■ What to produce ■
Copy out the data exactly, leaving the pictures behind.

(Human pose keypoint data)
»»

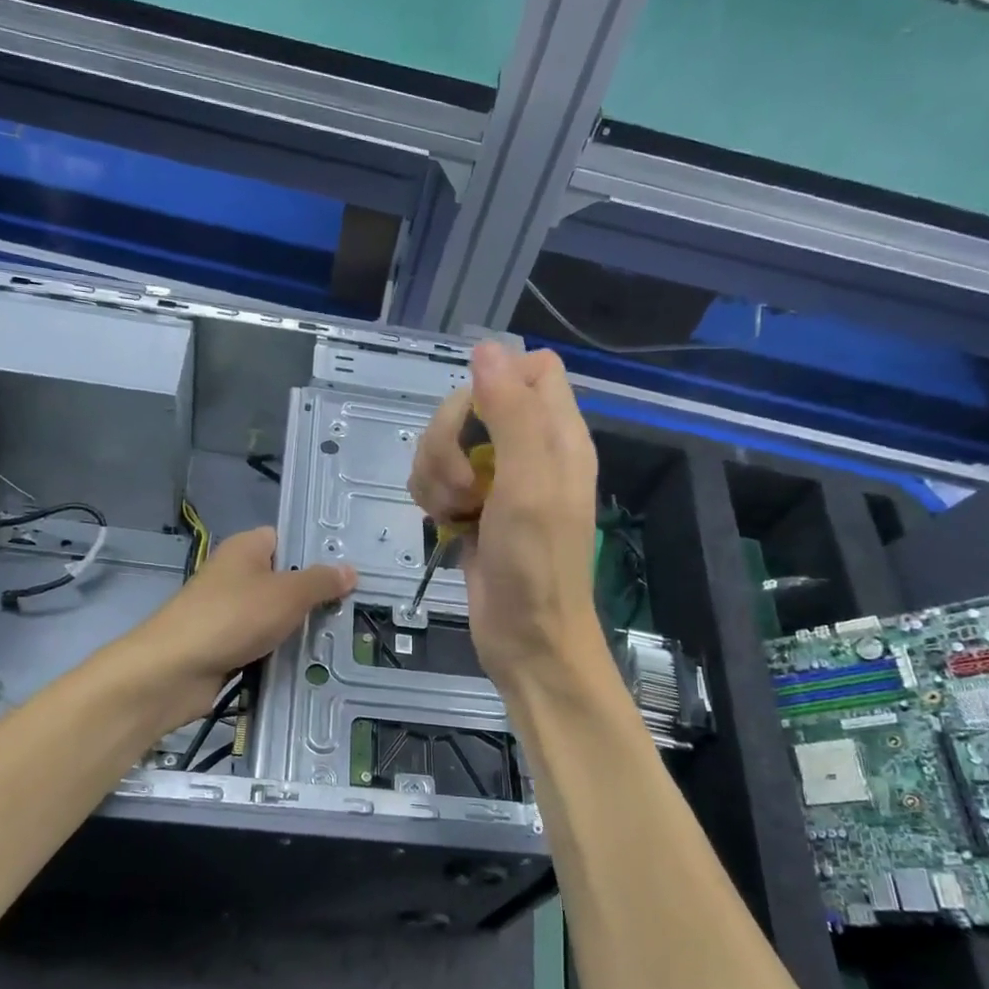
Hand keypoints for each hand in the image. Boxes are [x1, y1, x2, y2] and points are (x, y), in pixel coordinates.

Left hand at [132, 526, 354, 719]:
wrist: (175, 670)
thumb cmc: (233, 617)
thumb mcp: (287, 594)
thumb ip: (321, 581)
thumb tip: (349, 570)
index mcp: (246, 548)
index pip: (287, 539)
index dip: (315, 553)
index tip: (349, 571)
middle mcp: (235, 574)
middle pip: (284, 580)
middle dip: (314, 597)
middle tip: (353, 609)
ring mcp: (228, 611)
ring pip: (274, 616)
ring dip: (298, 629)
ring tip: (340, 638)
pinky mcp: (224, 645)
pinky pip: (262, 643)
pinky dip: (280, 652)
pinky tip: (310, 664)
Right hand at [409, 344, 601, 690]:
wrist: (525, 640)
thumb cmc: (536, 566)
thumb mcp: (528, 484)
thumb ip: (510, 413)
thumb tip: (487, 348)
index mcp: (558, 435)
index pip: (533, 368)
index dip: (498, 381)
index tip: (477, 419)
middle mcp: (529, 449)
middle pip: (472, 402)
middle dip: (450, 439)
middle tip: (462, 485)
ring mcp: (496, 479)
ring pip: (444, 440)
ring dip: (434, 472)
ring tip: (454, 511)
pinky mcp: (469, 506)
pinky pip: (433, 476)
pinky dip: (430, 496)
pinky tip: (444, 524)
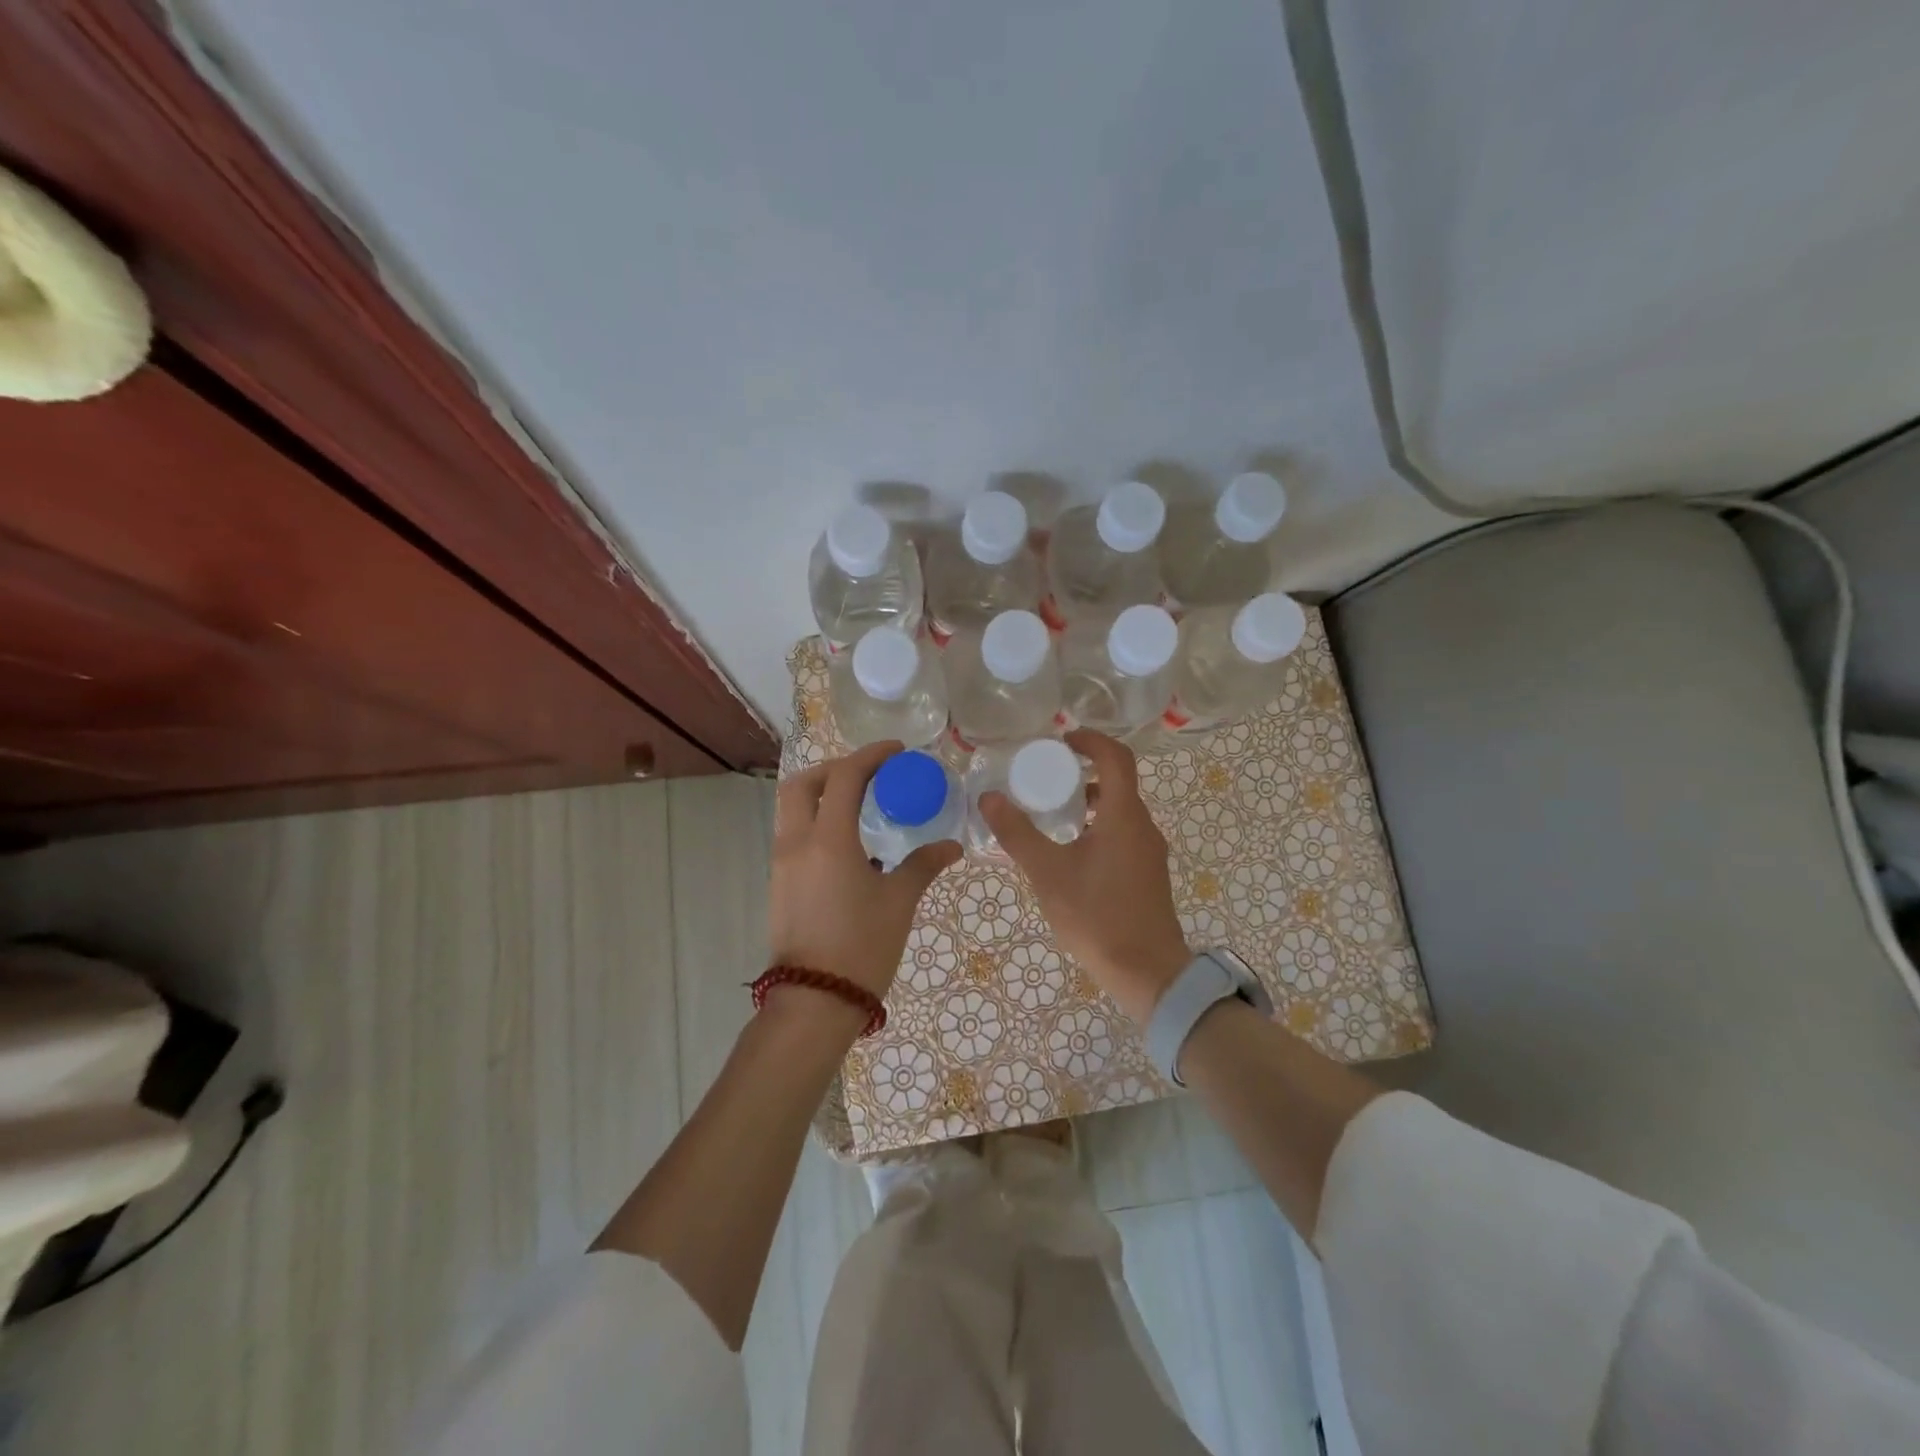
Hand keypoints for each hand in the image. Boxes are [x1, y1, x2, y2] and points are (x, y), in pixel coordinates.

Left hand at [770, 741, 961, 1002]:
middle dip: (834, 769)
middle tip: (868, 774)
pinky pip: (793, 835)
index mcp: (828, 840)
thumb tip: (951, 846)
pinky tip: (848, 844)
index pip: (844, 778)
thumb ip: (923, 865)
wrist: (815, 1002)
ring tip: (860, 804)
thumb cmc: (862, 946)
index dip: (870, 756)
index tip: (896, 752)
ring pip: (792, 810)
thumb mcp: (899, 901)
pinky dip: (816, 822)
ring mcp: (782, 864)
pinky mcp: (779, 884)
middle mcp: (797, 843)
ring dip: (821, 794)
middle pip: (803, 784)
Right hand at [980, 730, 1189, 1024]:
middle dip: (1084, 772)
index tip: (1062, 740)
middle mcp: (1143, 826)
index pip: (1116, 757)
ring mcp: (1150, 852)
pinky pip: (1123, 834)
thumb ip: (1017, 833)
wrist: (1148, 973)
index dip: (1091, 740)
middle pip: (1118, 782)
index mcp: (1123, 816)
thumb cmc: (1097, 917)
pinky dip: (1098, 826)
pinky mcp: (1148, 874)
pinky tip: (1071, 852)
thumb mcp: (1048, 873)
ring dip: (1090, 802)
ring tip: (1053, 814)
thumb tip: (989, 798)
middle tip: (1047, 777)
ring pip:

««

■ Finished exercise ■
Hand keypoints for each hand in the image. Boxes are [x1, y1, x2, y2] and points are (x, y), in pixel coordinates.

Left hand at [132, 526, 354, 719]:
wrist: (175, 670)
thumb cmc: (233, 617)
thumb mcp: (287, 594)
thumb ip: (321, 581)
thumb tip: (349, 570)
index mcp: (246, 548)
index pip: (287, 539)
index dip: (315, 553)
index tip: (349, 571)
middle mcp: (235, 574)
middle pip: (284, 580)
middle dip: (314, 597)
middle tip: (353, 609)
ring mcp: (228, 611)
ring pip: (274, 616)
ring dip: (298, 629)
ring tip: (340, 638)
pinky mcp: (224, 645)
pinky pip: (262, 643)
pinky dip: (280, 652)
pinky tip: (310, 664)
Right hand at [409, 344, 601, 690]:
wrist: (525, 640)
thumb cmc: (536, 566)
thumb mcp: (528, 484)
thumb ip: (510, 413)
thumb tip: (487, 348)
index mcp: (558, 435)
index pip: (533, 368)
index dip: (498, 381)
index tip: (477, 419)
middle mcp: (529, 449)
middle pip: (472, 402)
middle dip: (450, 439)
middle tip: (462, 485)
ring mcp: (496, 479)
ring pip: (444, 440)
ring dip: (434, 472)
ring tip: (454, 511)
pinky mcp: (469, 506)
pinky pip: (433, 476)
pinky dip: (430, 496)
pinky tip: (444, 524)
Hand keypoints for each hand in the image. Boxes are [x1, y1, x2, y2] and points are (x, y), in pixel coordinates.

Left hand at [770, 741, 961, 1002]:
middle dip: (834, 769)
middle tip: (868, 774)
pinky pip: (793, 835)
index mcp: (828, 840)
thumb tip: (951, 846)
pinky tip: (848, 844)
index pip: (844, 778)
thumb ip: (923, 865)
wrist: (815, 1002)
ring tip: (860, 804)
thumb cmc: (862, 946)
index dip: (870, 756)
index tip: (896, 752)
ring pip: (792, 810)
thumb mcp: (899, 901)
pinky dip: (816, 822)
ring mcp: (782, 864)
pinky mcp: (779, 884)
middle mcp: (797, 843)
ring dip: (821, 794)
middle pip: (803, 784)
Right hand at [980, 730, 1189, 1024]:
middle dip: (1084, 772)
index tip: (1062, 740)
middle mcp: (1143, 826)
index pip: (1116, 757)
ring mcp: (1150, 852)
pinky pip: (1123, 834)
thumb ip: (1017, 833)
wrist: (1148, 973)
index dip: (1091, 740)
middle pip: (1118, 782)
index mcp: (1123, 816)
thumb cmc: (1097, 917)
pinky dip: (1098, 826)
pinky mcp: (1148, 874)
pinky tip: (1071, 852)
thumb mcp: (1048, 873)
ring dip: (1090, 802)
ring tip: (1053, 814)
thumb tip: (989, 798)
middle tip: (1047, 777)
ring pip:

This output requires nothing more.